Recorded information:
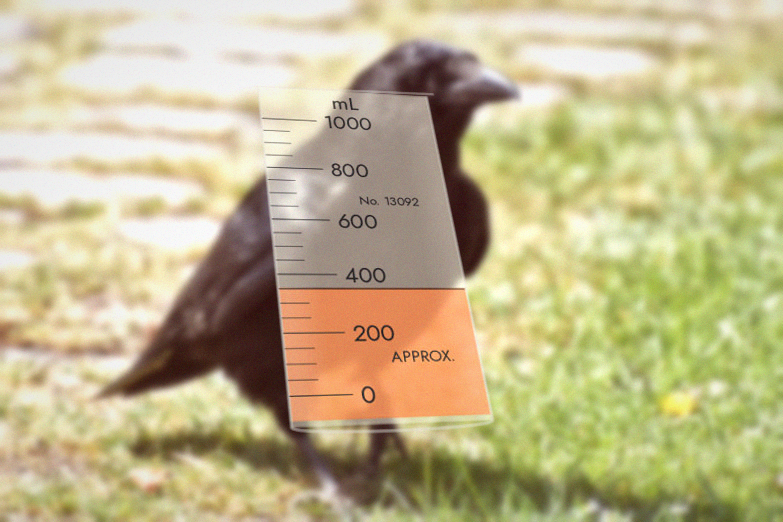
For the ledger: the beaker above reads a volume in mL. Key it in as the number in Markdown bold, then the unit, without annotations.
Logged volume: **350** mL
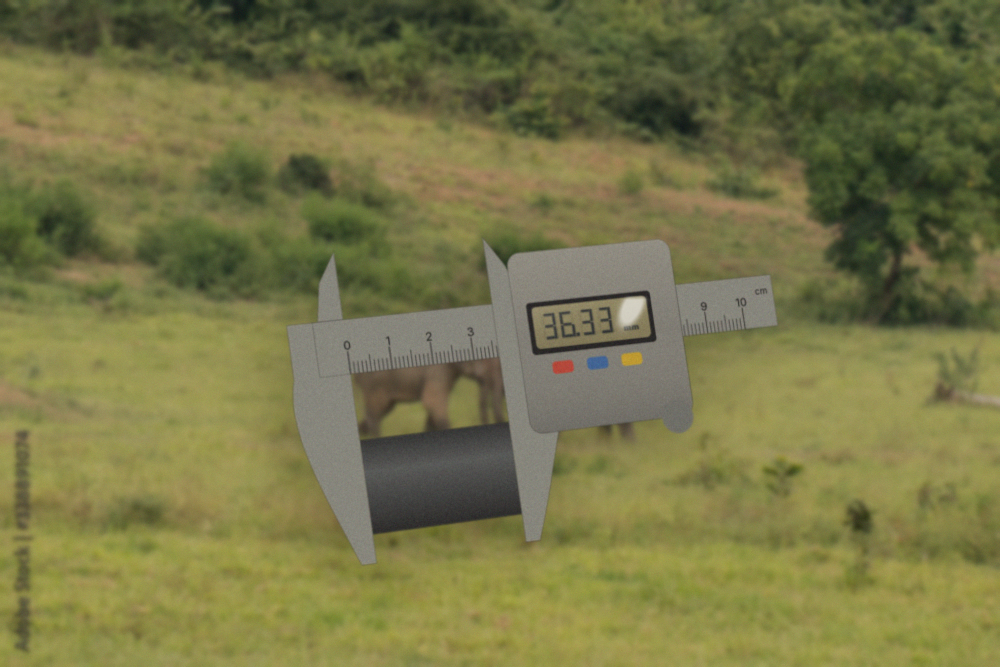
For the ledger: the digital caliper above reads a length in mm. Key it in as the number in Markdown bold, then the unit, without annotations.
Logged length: **36.33** mm
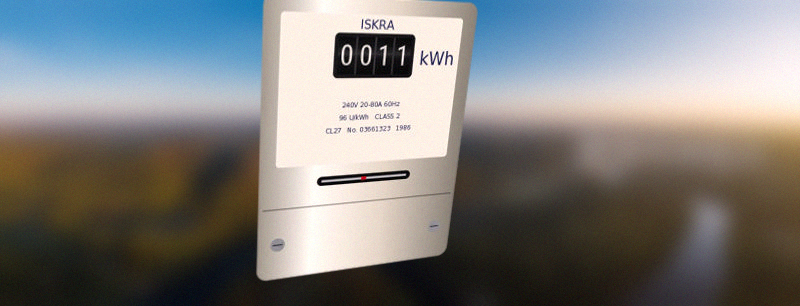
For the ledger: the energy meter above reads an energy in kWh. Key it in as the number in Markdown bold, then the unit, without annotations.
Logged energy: **11** kWh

Exercise details: Lay out the data above as a Markdown table with the columns "Row" and "Text", one line per row, numbered from 1 and skipping any blank lines. Leave the pictures out.

Solution to this exercise:
| Row | Text |
|---|---|
| 1 | For the ledger: the beaker above reads a volume in mL. Key it in as the number in Markdown bold, then the unit, without annotations. |
| 2 | Logged volume: **350** mL |
| 3 | For the ledger: the digital caliper above reads a length in mm. Key it in as the number in Markdown bold, then the unit, without annotations. |
| 4 | Logged length: **36.33** mm |
| 5 | For the ledger: the energy meter above reads an energy in kWh. Key it in as the number in Markdown bold, then the unit, without annotations. |
| 6 | Logged energy: **11** kWh |